_TEXTAUSZUG_.
####

Und nun zurück zu Thema. Hat jemand schon einen Track um die 30 km, auf dem Schierke mit dabei ist.


----------



## pago79 (12. Juni 2013)

So, der Titanverrückte ExHarzer hat mich ermahnt mich auch mal anzumelden...

Mit Touren um Schierke rum kann ich leider nicht dienen.
Bin eher in der Gegend um Goslar, Bad Harzburg und Clausthal-Zellerfeld unterwegs.
Da die meisten Wege im Harz ja vernünftig ausgeschildert sind, sollte es kaum ein Problem geben vor Ort was zu finden.

Gruß
Lars


----------



## der_ulmer (12. Juni 2013)

Nabend zusammen,

ich hatte ja auch mal irgendwo geschrieben, dass ich kommen würde ...

Im Moment schaut es auch sehr guad aus, dass es bei mir an dem WE klappen sollte und ich werd auch alles daran setzen, das es so bleibt! Bleibt nur noch die Frage, ob starr oder gefedert ... ;-)

Kann ich denn irgendwas zur Orga beitragen? Falls ja bitte Anweisungen ... !! Ich werde alleine Anteisen (außer die Chefin darf mit nem Rocky auch mitkommen) bleibt also noch jeden Menge Platz für Besorgungen im Auto ... Wo ich schon dabei bin, hat irgendjemand der Teilnehmer unstillbare Lust nach nem leckeren Bierchen hier aus den Süden?!

Grüßle, Tony


----------



## blizzord (12. Juni 2013)

Ich bin eher so der Havanna Club Fan ;-)


----------



## mountymaus (12. Juni 2013)

####

_GEZEIGTE EINTRÄGE_.
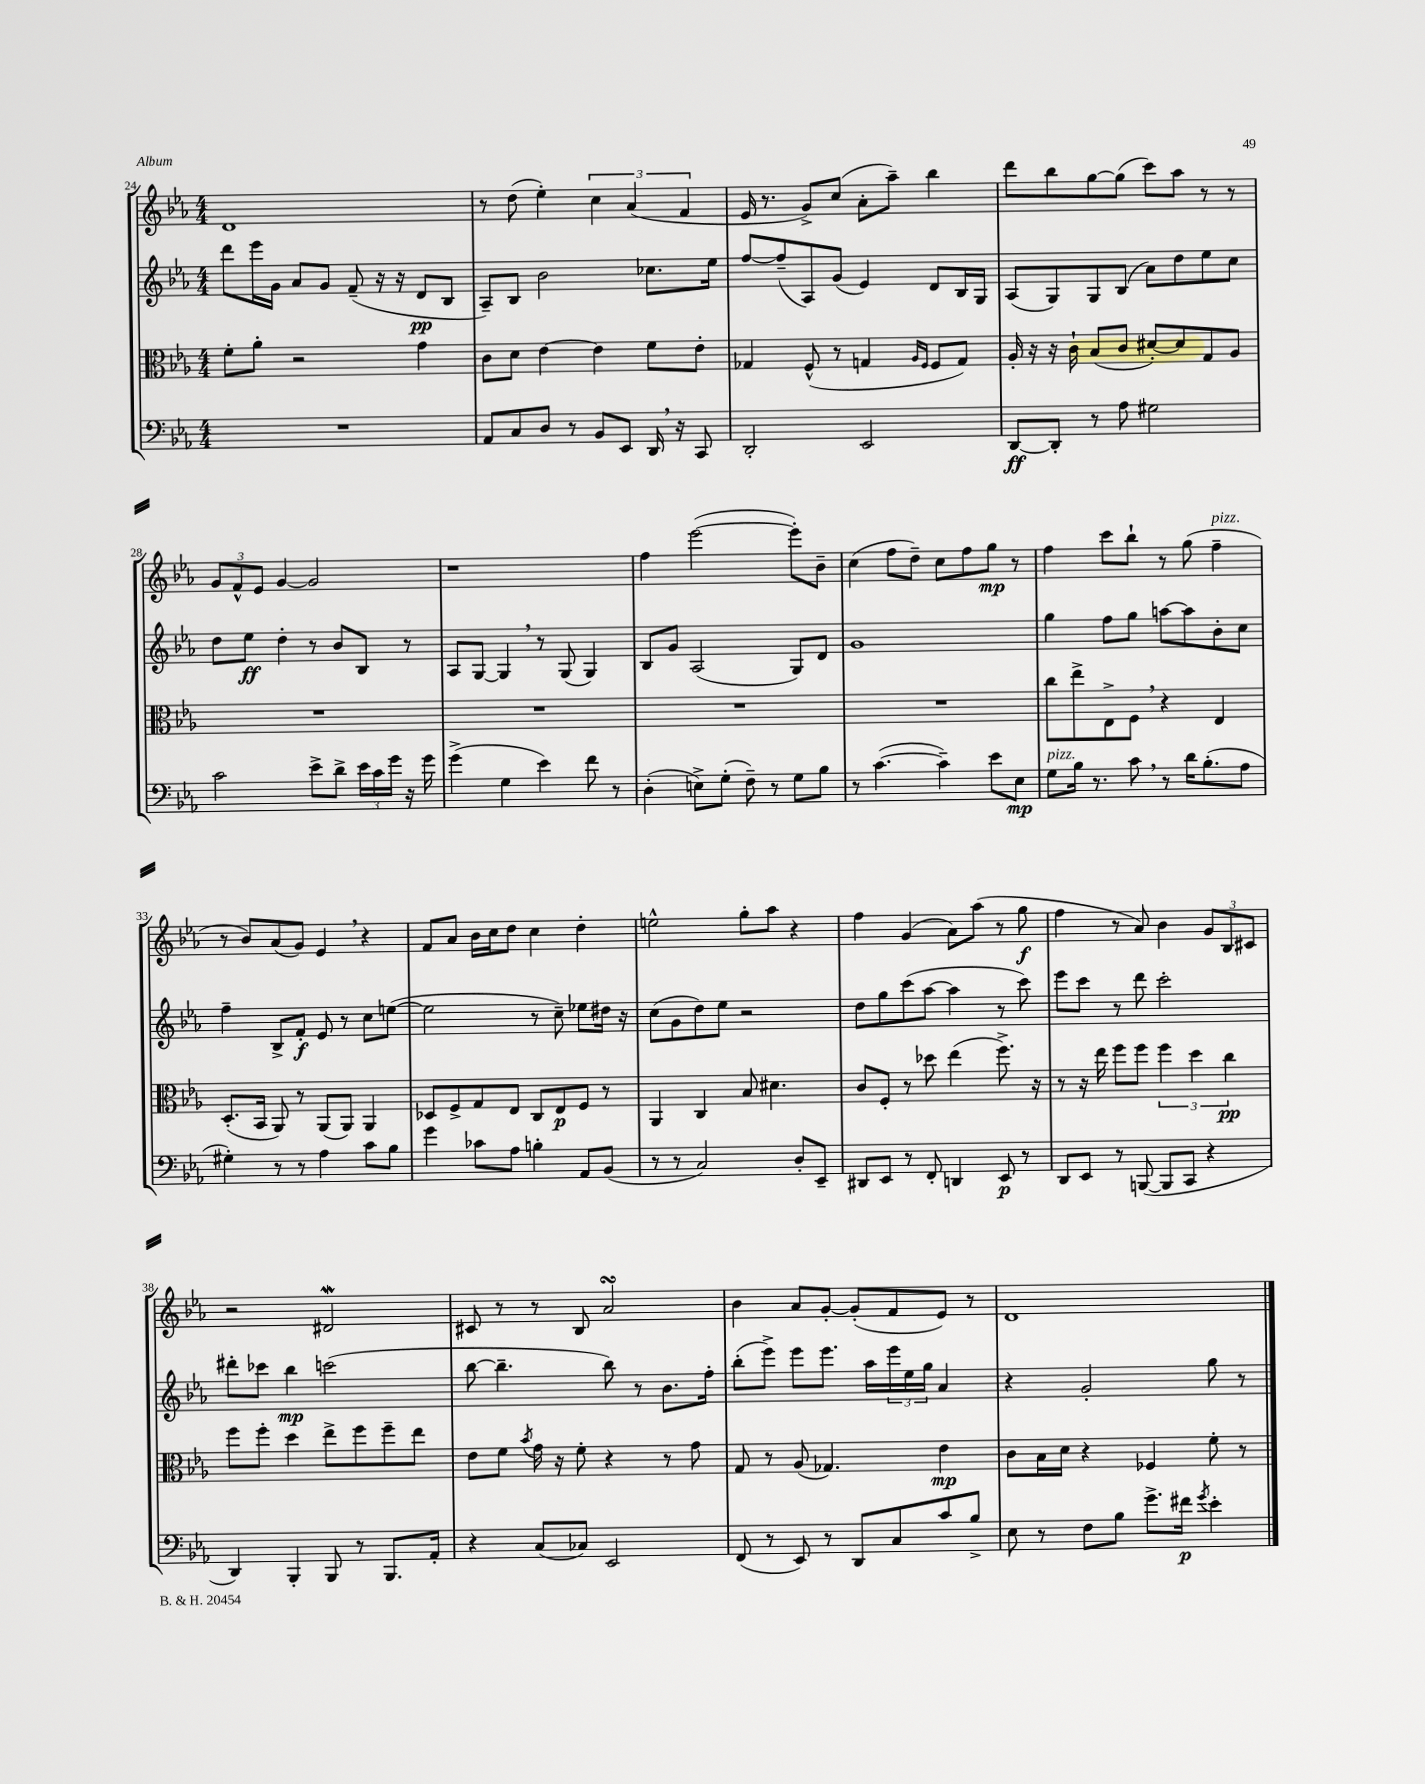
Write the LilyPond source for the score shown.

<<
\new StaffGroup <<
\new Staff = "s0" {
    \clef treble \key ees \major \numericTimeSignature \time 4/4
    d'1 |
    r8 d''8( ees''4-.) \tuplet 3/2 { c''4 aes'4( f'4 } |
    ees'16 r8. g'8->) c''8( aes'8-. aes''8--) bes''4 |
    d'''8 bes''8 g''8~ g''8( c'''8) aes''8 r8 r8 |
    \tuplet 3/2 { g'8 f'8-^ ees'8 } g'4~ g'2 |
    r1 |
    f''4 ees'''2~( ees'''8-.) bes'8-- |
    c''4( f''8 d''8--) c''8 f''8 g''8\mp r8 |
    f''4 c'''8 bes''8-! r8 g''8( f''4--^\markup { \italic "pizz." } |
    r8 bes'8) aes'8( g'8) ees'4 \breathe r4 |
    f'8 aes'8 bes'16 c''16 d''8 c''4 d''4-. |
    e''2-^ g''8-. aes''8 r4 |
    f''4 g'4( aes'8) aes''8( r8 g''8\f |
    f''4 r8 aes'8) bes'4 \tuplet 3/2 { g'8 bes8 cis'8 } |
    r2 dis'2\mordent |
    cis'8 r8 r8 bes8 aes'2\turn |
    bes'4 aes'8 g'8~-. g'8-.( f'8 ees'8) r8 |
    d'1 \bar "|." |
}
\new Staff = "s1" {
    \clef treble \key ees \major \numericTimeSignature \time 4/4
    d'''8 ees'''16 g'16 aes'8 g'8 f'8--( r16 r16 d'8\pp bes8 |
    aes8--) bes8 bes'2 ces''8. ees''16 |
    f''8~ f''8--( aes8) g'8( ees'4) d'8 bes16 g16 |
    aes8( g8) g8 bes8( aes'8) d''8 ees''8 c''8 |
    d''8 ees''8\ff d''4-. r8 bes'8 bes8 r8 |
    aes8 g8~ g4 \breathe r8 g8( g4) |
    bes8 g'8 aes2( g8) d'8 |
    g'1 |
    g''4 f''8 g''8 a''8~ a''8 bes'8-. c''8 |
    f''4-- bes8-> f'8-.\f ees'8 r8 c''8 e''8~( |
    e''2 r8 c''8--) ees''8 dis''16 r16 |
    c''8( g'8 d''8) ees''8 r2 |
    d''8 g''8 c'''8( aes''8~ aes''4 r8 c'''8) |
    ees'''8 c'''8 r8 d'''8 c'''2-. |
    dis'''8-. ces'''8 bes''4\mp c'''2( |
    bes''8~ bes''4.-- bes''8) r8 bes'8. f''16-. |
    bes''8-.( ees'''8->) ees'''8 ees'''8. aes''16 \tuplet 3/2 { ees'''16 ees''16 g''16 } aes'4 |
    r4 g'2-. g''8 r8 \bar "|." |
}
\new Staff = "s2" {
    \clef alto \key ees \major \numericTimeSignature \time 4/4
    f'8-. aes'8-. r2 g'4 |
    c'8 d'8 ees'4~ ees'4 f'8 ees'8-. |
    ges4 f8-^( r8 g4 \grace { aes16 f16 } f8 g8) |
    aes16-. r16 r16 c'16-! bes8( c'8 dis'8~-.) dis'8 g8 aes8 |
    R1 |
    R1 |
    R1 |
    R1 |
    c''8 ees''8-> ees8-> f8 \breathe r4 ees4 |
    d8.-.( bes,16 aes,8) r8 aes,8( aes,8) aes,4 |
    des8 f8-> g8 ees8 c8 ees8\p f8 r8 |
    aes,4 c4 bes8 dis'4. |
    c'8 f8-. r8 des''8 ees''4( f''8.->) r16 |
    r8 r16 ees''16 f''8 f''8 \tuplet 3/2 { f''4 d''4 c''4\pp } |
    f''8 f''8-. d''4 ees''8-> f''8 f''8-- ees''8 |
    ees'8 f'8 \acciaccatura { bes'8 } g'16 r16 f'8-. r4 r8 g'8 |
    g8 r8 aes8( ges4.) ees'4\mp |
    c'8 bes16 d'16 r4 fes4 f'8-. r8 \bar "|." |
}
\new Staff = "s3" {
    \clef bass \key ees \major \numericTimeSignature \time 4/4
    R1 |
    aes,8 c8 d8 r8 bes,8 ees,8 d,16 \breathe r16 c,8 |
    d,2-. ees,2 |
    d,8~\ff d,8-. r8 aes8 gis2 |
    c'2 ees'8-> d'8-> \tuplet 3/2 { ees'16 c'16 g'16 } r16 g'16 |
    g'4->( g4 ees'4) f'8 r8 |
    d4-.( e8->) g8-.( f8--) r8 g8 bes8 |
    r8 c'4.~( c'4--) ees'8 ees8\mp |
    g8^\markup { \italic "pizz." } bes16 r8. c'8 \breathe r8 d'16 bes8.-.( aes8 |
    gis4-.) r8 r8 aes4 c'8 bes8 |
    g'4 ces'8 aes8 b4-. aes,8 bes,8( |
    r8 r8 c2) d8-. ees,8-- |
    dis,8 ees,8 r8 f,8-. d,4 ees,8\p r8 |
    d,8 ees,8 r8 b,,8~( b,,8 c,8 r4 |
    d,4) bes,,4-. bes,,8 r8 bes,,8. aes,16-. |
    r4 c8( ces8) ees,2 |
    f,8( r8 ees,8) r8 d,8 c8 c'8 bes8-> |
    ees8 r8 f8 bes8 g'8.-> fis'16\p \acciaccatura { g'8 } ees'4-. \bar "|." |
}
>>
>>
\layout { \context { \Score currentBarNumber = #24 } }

####

_ARBEITSAUFTRÄGE_.
a: Beantworte zum Forumsauszug über das Harz-Treffen diese Fragen:
(i) In welcher Gegend ist Lars laut eigener Aussage eher unterwegs?
(ii) Wer darf laut Tony eventuell „mit nem Rocky“ mitkommen?
(iii) Wovon ist blizzord nach eigener Aussage Fan?
b: Schreibe den Forumsauszug über das Harz-Treffen weiter, beginnend mit dem Beitrag unter der zuletzt gezeigten Überschrift „mountymaus (12. Juni 2013)“.

_ANTWORTEN JE AUFTRAG_.
a:
(i) In der Gegend um Goslar, Bad Harzburg und Clausthal-Zellerfeld.
(ii) Die Chefin.
(iii) Von Havanna Club.

b:
der_ulmer schrieb:


> ...Wo ich schon dabei bin, hat irgendjemand der Teilnehmer unstillbare Lust nach nem leckeren Bierchen hier aus den Süden?!
> 
> Grüßle, Tony






Bisher haben wir es immer so gehalten, dass jeder aus "seiner" Region eine Kiste mitbringt.


----------



## LeFrankdrien (13. Juni 2013)

...und genauso sollte das weiterhin gute Tradition bleiben! Das ist eine Metapher für die Vorurteilsfreiheit und Weltoffenheit der GT User hier im Forum....

Auch wenn außer den Franken eigentlich sonst keiner a gscheites Bier brauen kann 

~duckundweg~

Viele Grüße

peru





mountymaus schrieb:


> Bisher haben wir es immer so gehalten, dass jeder aus "seiner" Region eine Kiste mitbringt.


----------



## Manni1599 (13. Juni 2013)

der_ulmer schrieb:


> Nabend zusammen,
> 
> ich hatte ja auch mal irgendwo geschrieben, dass ich kommen würde ...
> 
> ...



Auch das ist, denke ich, kein Problem....


----------



## MTB-News.de




----------



## epic2006 (13. Juni 2013)

der_ulmer schrieb:


> Wo ich schon dabei bin, hat irgendjemand der Teilnehmer unstillbare Lust nach nem leckeren Bierchen hier aus den Süden?!
> 
> Grüßle, Tony



Da das Treffen an meinem letzten Urlaubs WE ist und ich das quasi auf der Rückreise mitnehme, wär es schön, wenn Du für mich ein Tragl Oberbayerisches mitbringen könntest, aber da ratschen wir morgen bei der Tour...

Gruß, Gerrit


----------



## Manni1599 (14. Juni 2013)

Ich bin am WE im Harz (Arbeitswochenende auf der Hütte) und werde mit Martin schon mal etwas um den Campingplatz in Schierke erkunden.

Melde mich dann....


----------



## Kruko (14. Juni 2013)

Manni1599 schrieb:


> Auch das ist, denke ich, kein Problem....



Sehe ich auch so. Nicht jeder "Anhang" muss sich sofort ein GT kaufen.

Aber hier noch die Warnung: Zu Risiken und Nebenwirkungen lesen Sie das GT-Forum und/oder fragen Sie die GT-Forumsmitglieder.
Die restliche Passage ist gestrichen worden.